Another member of the genealogy group, Melinda Richter, remembers hearing her grandmother, Leona Harris, talk about klan picnics and social gatherings when Richter was young. It was only as an adult that she saw the 1925 photo. By then she understood what the klan was.
Richter, Gerry York and other Harpswellians attended Lawless’ lecture. For Richter, learning about the klan’s moneymaking scheme helped her understand why Orr’s Island was a locus of klan activity. Morrill, the group’s leader and the steamship captain, was recruiting people from Portland to attend gatherings on Orr’s.
Morrill plays a central role in Steve Black’s understanding of the Harpswell klan. Black’s parents bought Morrill’s former house on Orr’s Island in the 1970s, and Black discovered one of the picnic photo prints in the attic as a child. His brother Chip found the klan robe that is now at the Harpswell Historical Society. Black’s grandfather attended the picnic, and his grandmother held teas to recruit for the women’s auxiliary of the klan.
Black’s efforts to understand and illuminate the klan’s activities in Harpswell have run parallel to Richter and York’s. They are part of his lifelong effort to understand prejudice and acknowledge atrocities, in the hope that people today might avoid repeating the injustices of the past.

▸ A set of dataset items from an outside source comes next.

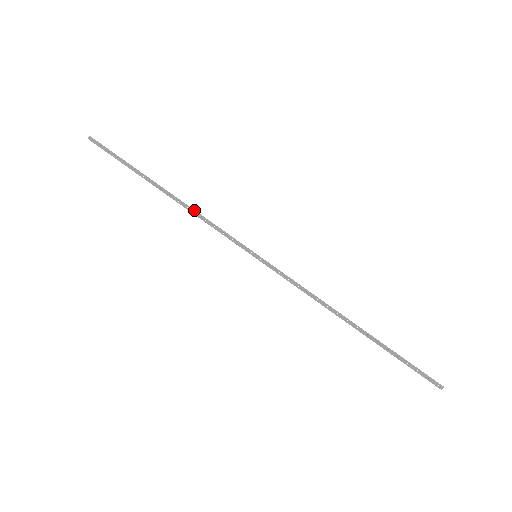
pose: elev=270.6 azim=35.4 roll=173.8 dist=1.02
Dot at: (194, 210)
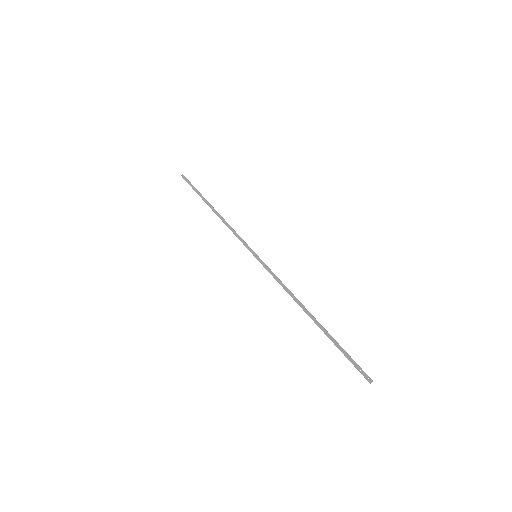
Dot at: (226, 222)
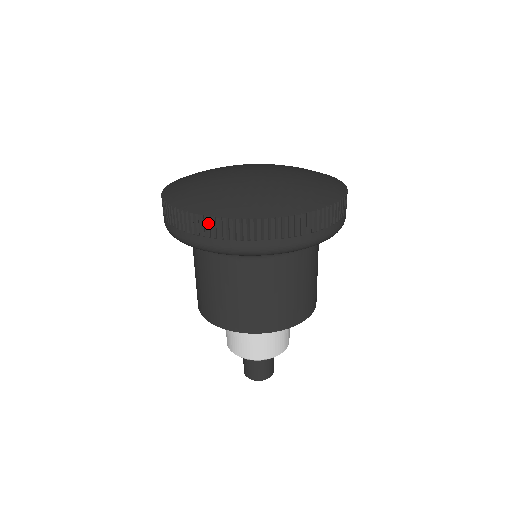
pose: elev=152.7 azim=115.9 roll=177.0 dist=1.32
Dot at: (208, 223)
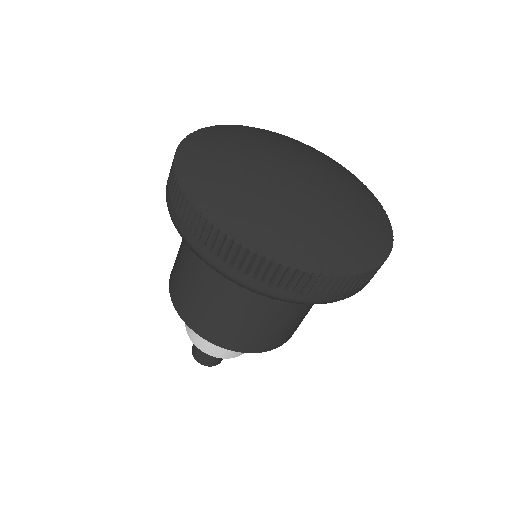
Dot at: (221, 241)
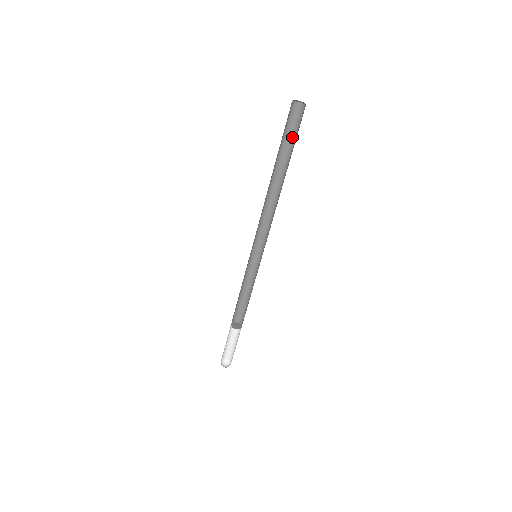
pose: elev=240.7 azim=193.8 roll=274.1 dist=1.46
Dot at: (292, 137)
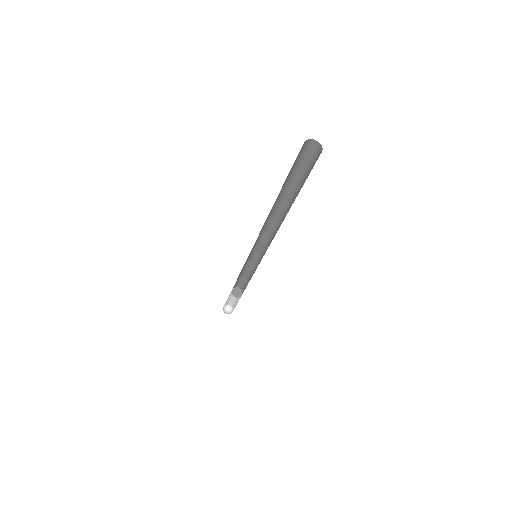
Dot at: (306, 175)
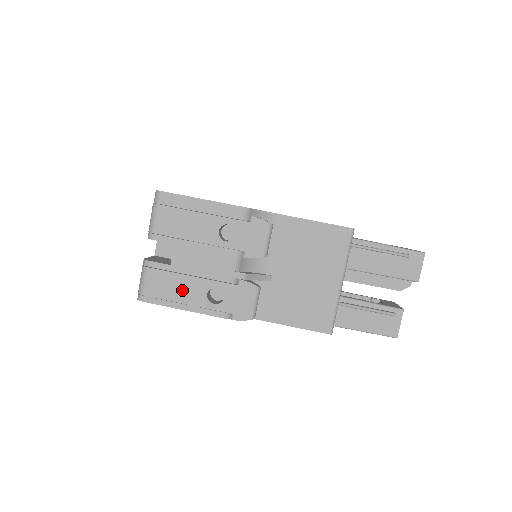
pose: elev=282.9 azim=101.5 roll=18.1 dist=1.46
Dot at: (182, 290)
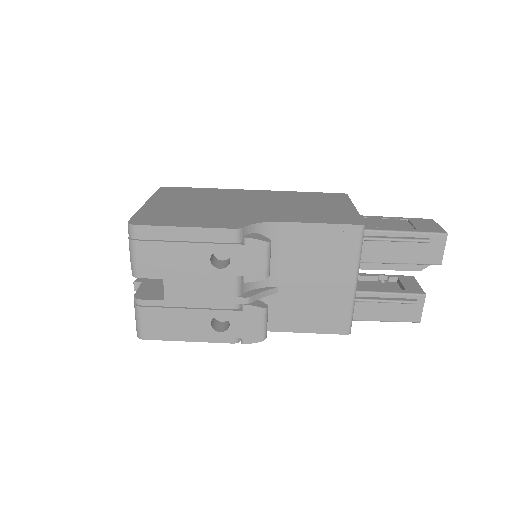
Dot at: (183, 324)
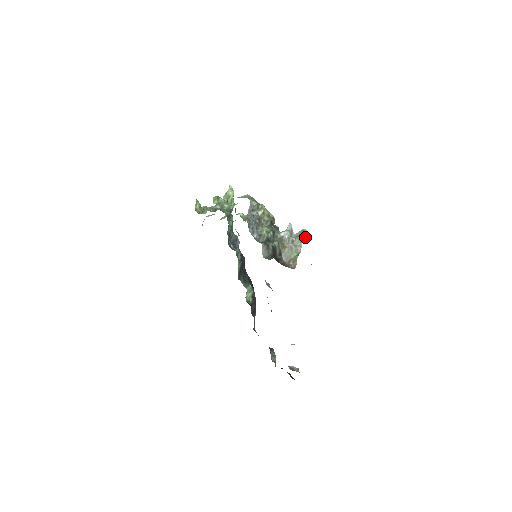
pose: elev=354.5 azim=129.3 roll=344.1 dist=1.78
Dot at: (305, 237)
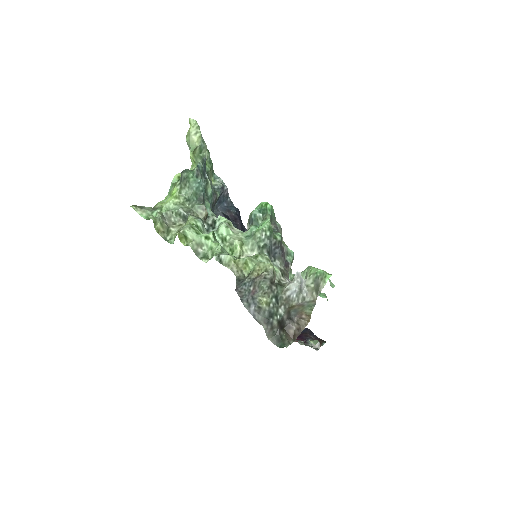
Dot at: (320, 282)
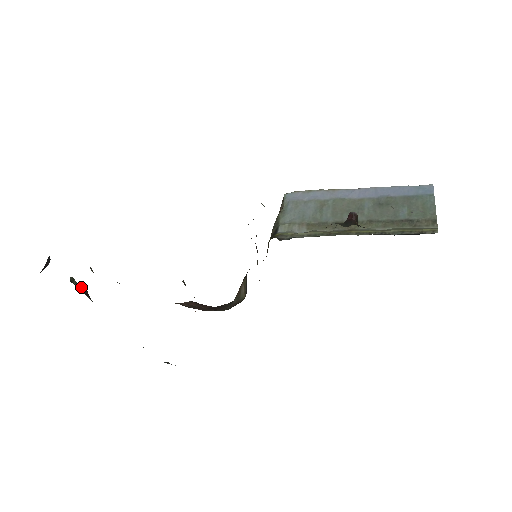
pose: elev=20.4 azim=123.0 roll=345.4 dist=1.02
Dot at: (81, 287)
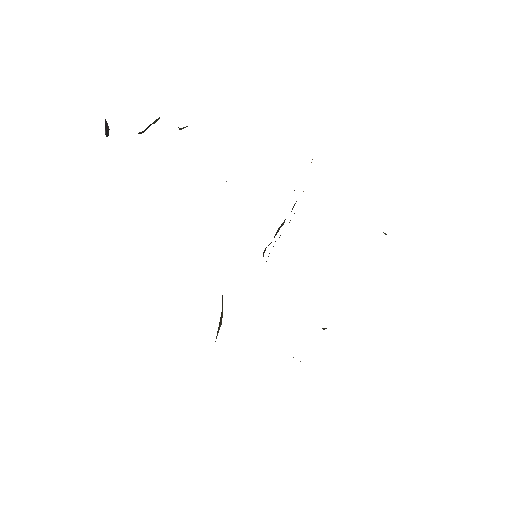
Dot at: (148, 127)
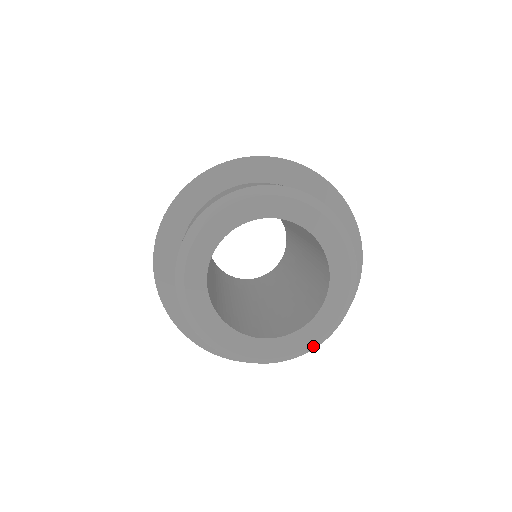
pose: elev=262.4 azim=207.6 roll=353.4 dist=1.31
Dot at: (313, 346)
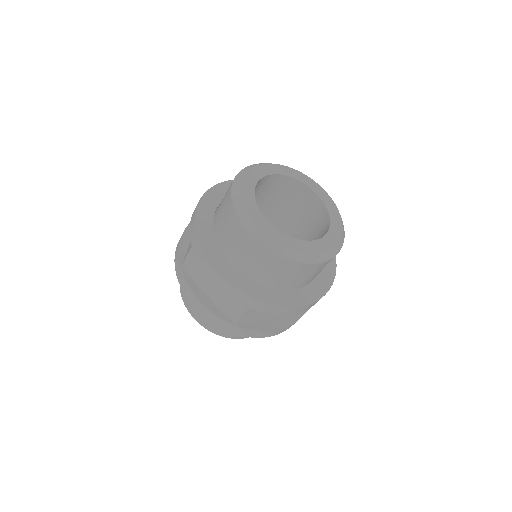
Dot at: (343, 233)
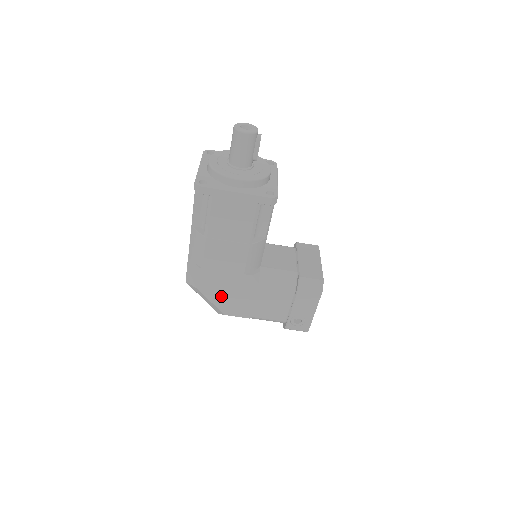
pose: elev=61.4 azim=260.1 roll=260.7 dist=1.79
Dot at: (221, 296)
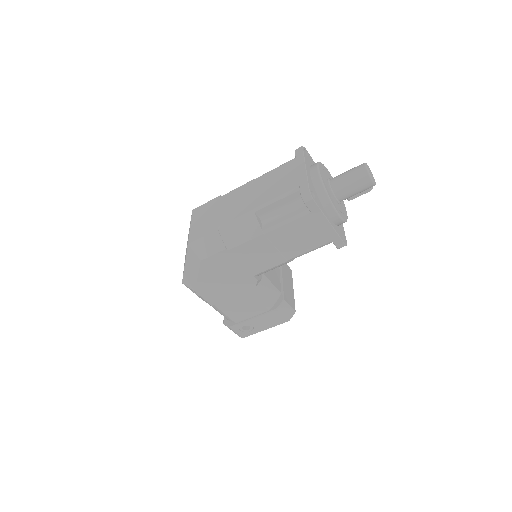
Dot at: (212, 278)
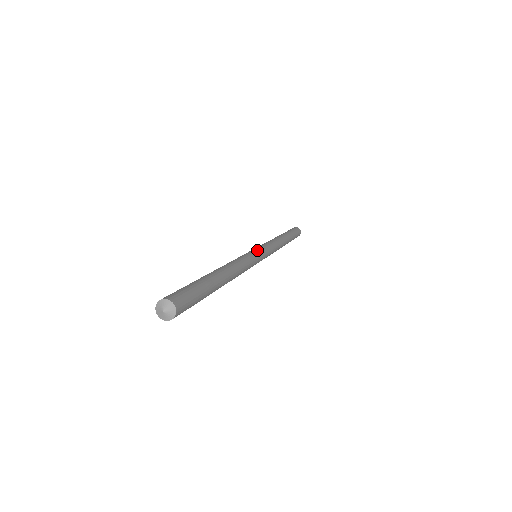
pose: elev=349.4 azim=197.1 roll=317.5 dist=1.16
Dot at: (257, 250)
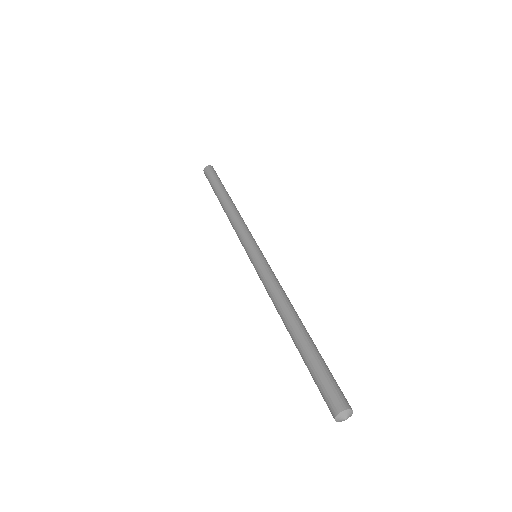
Dot at: (255, 254)
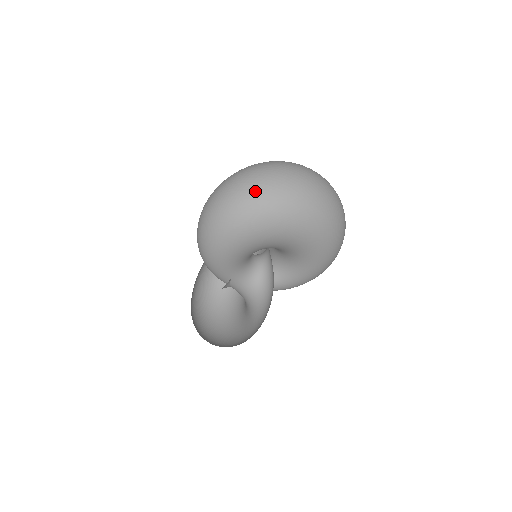
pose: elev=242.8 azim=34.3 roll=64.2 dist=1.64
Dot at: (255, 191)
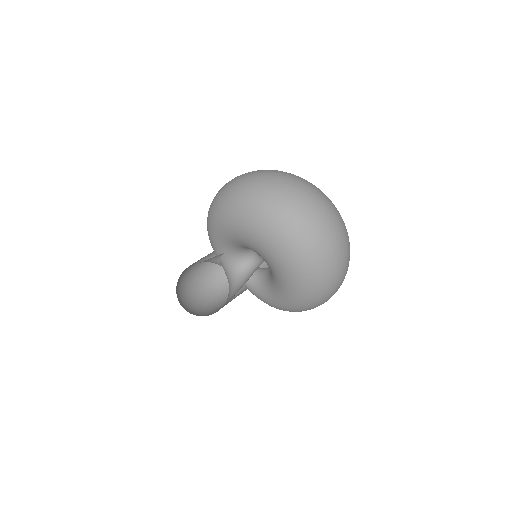
Dot at: (255, 189)
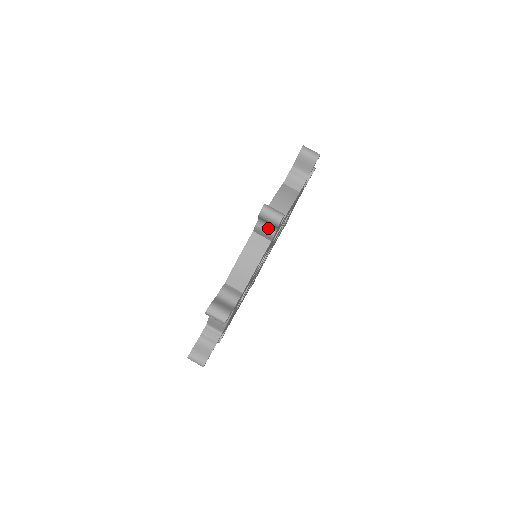
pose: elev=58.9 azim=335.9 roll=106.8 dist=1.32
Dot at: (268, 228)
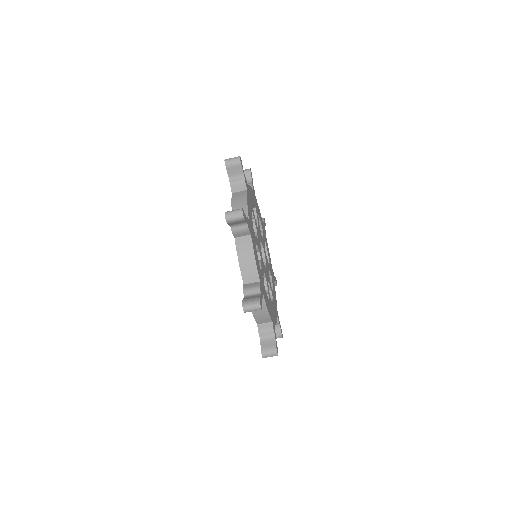
Dot at: occluded
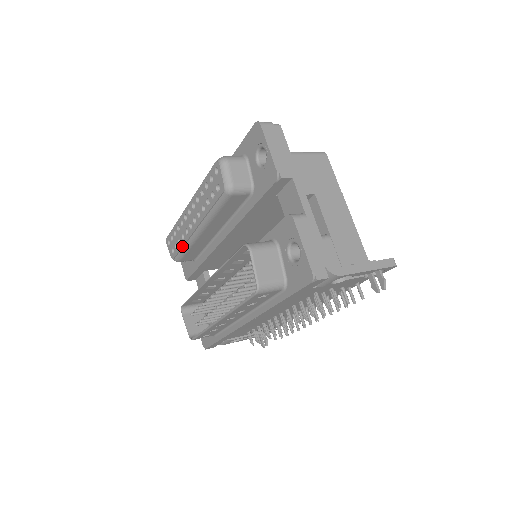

Black said that as a child, he idolized Morrill, whom he saw as a local hero. In addition to captaining the steamship, Morrill had organized island firefighting efforts. As an adult, knowing what the klan stood for, Black refused to admit to himself that Morrill could have been involved. He rationalized what he found by telling himself the items must have belonged to Morrill’s son. It was only in the last few years, he said, that he accepted that Morrill was not just involved in the local klan, he led it.
Gerry York, too, is still grappling with his grandfather’s connection to the klan. “I don’t think Charlie was a bigot, but I guess he was,” he said. “He must have shared some biases with the klan.”
At the same time, he wants to give his grandfather some grace, knowing people today have more information at hand. Then again, he said, people still make jokes about French Canadians.
Ultimately, Gerry York believes people are moving in the right direction: “Prejudice dies slowly, but it does.”